How can we make sense of these numbers? Of course, we don’t literally care about first passage time VaR. Such a computation is most useful if there is an inflexible and meaningful threshold that we don’t want to cross, trigger perhaps by a debt covenant, or a particular level of losses. No firm is literally going to be shut down because of a momentary breach of economic or regulatory capital requirements.

However, first passage time is in the spirit of what we are trying to achieve with capital measures. This is particularly the case because much of the concern with capital standards is driven by customer and rating agency expectations rather than solvency per se. One cannot know the point at which questions begin to be raised by customers and/or regulators about bank viability and liquidity. But surely that point matters for determining capital, and just as surely, it is not driven by end-of-period values.

With this in mind, we can return to our motivating question in this section: shouldn’t we have lighter capital requirements for a firm with higher profits but the same risks? If we take the first passage time concept seriously, we still see an impact at longer horizons of profitability on risk. The table below shows how first passage time VaR changes with expected return at different horizons. Naturally, there is no impact of expected returns at short horizons. But at quarterly intervals, there remains a substantial reduction in risk as expected profitability increases. This reduction is much smaller than under standard VaR measures, but it is noticeable.

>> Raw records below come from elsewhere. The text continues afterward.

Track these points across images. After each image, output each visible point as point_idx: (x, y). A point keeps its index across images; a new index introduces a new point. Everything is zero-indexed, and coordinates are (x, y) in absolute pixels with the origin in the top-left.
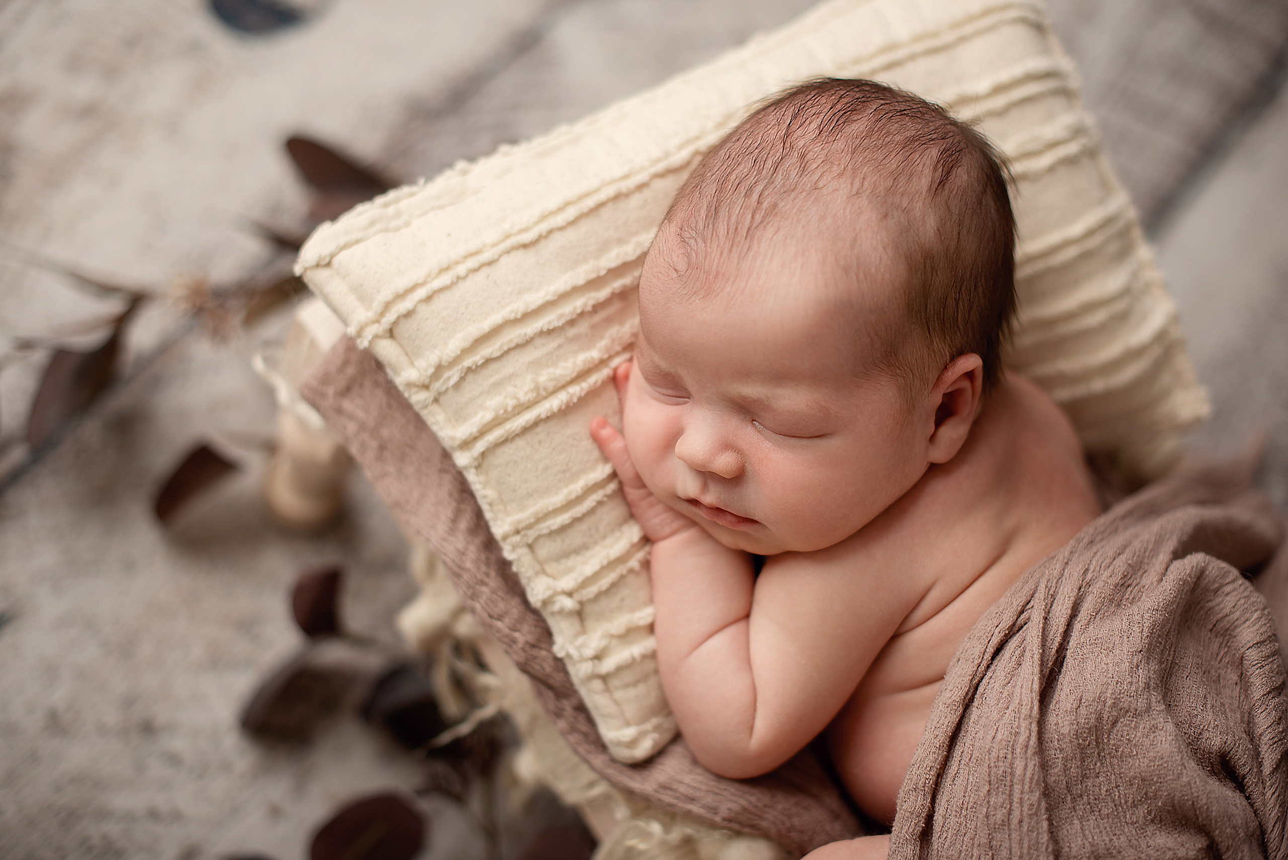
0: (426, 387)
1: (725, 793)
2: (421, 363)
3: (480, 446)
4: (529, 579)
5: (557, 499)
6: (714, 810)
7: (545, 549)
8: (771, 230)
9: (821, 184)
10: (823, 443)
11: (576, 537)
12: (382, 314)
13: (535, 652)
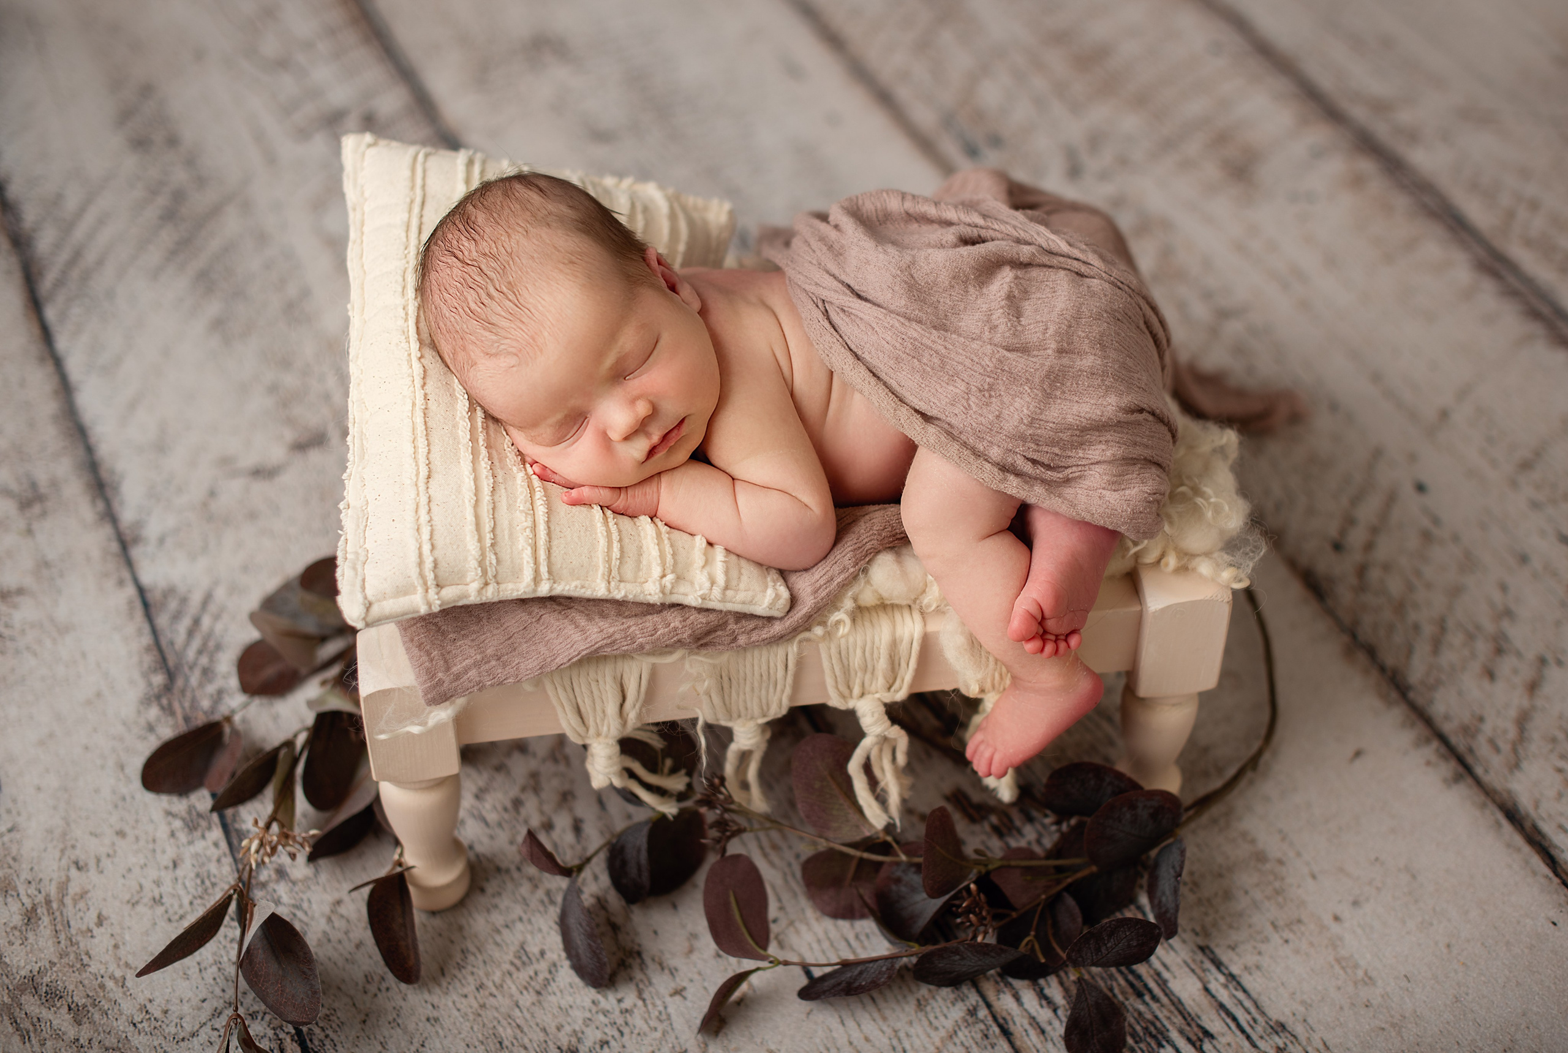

It is interesting to note that at 1 quarter, the standard VaR computation used in Table 1 above yields 13.7% and 9.3% for expected returns of zero and 20%, respectively. Thus the standard VaR result with zero expected returns is essentially the same as the first passage time VaR result with a 20% return, which the table below reveals to be 12.8%. In this example, therefore, adding expected profits reduces losses by about the same amount as account for first passage time increases losses.

First Passage Time VaR

Before leaving the computation of risk issue, recall that by necessity we continue to assume that the portfolio of risks remains constant throughout the entire horizon and that the portfolio returns are instantaneously normal with constant mean and variance. As mentioned above, these approximations are likely to become greater sources of concern at horizons like a quarter or a year.

The important message from this section can be summarized as follows. Standard VaR measures basically estimate continuous risk over a short interval. Risk could be measured this way over longer intervals (e.g., 1 quarter or longer), but that would inappropriately emphasize the importance of an arbitrary an end-of-horizon date. As a result, expected returns – which matter only at longer horizons – don’t have a very important practical impact on VaR calculations. First passage times, however, are concerned with the entire horizon and therefore do not emphasize the end-of-horizon date so much. So first passage time probabilities are more appropriate for gauging risk over longer horizons when expected returns are material. Efficient capital markets may drive expected excess returns under risk neutral probabilities to zero. But efficient product markets in non-warehousing functions, such as origination, distribution, and servicing, are much less likely. Our measures of first passage times show that non-warehousing businesses can have a major impact on economic capital requirements of financial firms.

4 Because this is only an example, I assumed volatility is evenly spread across a 365-day year. As is well known, the volatility during days that the market is open is much higher than the days on which it is closed, so that this result understates the risk on a day when the market is open.